■ **Problem statement**
Write out each line of the material below exactly as given.

■ **Collected data**
⟨

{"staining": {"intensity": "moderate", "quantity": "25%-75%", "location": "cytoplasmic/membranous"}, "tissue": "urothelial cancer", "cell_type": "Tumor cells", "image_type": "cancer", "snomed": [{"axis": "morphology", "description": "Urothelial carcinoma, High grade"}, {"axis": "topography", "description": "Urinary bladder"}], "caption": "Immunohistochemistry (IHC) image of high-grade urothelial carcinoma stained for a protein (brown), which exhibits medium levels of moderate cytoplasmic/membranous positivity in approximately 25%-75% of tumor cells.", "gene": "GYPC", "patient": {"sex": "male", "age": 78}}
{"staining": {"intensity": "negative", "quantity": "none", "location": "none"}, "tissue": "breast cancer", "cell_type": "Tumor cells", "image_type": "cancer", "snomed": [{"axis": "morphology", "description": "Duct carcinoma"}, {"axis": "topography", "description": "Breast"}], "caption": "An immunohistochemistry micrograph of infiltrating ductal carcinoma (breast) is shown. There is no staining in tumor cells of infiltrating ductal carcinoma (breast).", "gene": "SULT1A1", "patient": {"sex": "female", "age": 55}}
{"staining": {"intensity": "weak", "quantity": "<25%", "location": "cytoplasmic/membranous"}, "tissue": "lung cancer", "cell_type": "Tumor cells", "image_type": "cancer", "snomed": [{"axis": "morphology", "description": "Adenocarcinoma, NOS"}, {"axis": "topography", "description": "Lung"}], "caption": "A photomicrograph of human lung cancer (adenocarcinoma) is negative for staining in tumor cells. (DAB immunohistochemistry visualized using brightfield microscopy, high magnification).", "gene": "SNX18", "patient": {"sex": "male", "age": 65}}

⟩

■ **Response area**
{"staining": {"intensity": "moderate", "quantity": "25%-75%", "location": "cytoplasmic/membranous"}, "tissue": "urothelial cancer", "cell_type": "Tumor cells", "image_type": "cancer", "snomed": [{"axis": "morphology", "description": "Urothelial carcinoma, High grade"}, {"axis": "topography", "description": "Urinary bladder"}], "caption": "Immunohistochemistry (IHC) image of high-grade urothelial carcinoma stained for a protein (brown), which exhibits medium levels of moderate cytoplasmic/membranous positivity in approximately 25%-75% of tumor cells.", "gene": "GYPC", "patient": {"sex": "male", "age": 78}}
{"staining": {"intensity": "negative", "quantity": "none", "location": "none"}, "tissue": "breast cancer", "cell_type": "Tumor cells", "image_type": "cancer", "snomed": [{"axis": "morphology", "description": "Duct carcinoma"}, {"axis": "topography", "description": "Breast"}], "caption": "An immunohistochemistry micrograph of infiltrating ductal carcinoma (breast) is shown. There is no staining in tumor cells of infiltrating ductal carcinoma (breast).", "gene": "SULT1A1", "patient": {"sex": "female", "age": 55}}
{"staining": {"intensity": "weak", "quantity": "<25%", "location": "cytoplasmic/membranous"}, "tissue": "lung cancer", "cell_type": "Tumor cells", "image_type": "cancer", "snomed": [{"axis": "morphology", "description": "Adenocarcinoma, NOS"}, {"axis": "topography", "description": "Lung"}], "caption": "A photomicrograph of human lung cancer (adenocarcinoma) is negative for staining in tumor cells. (DAB immunohistochemistry visualized using brightfield microscopy, high magnification).", "gene": "SNX18", "patient": {"sex": "male", "age": 65}}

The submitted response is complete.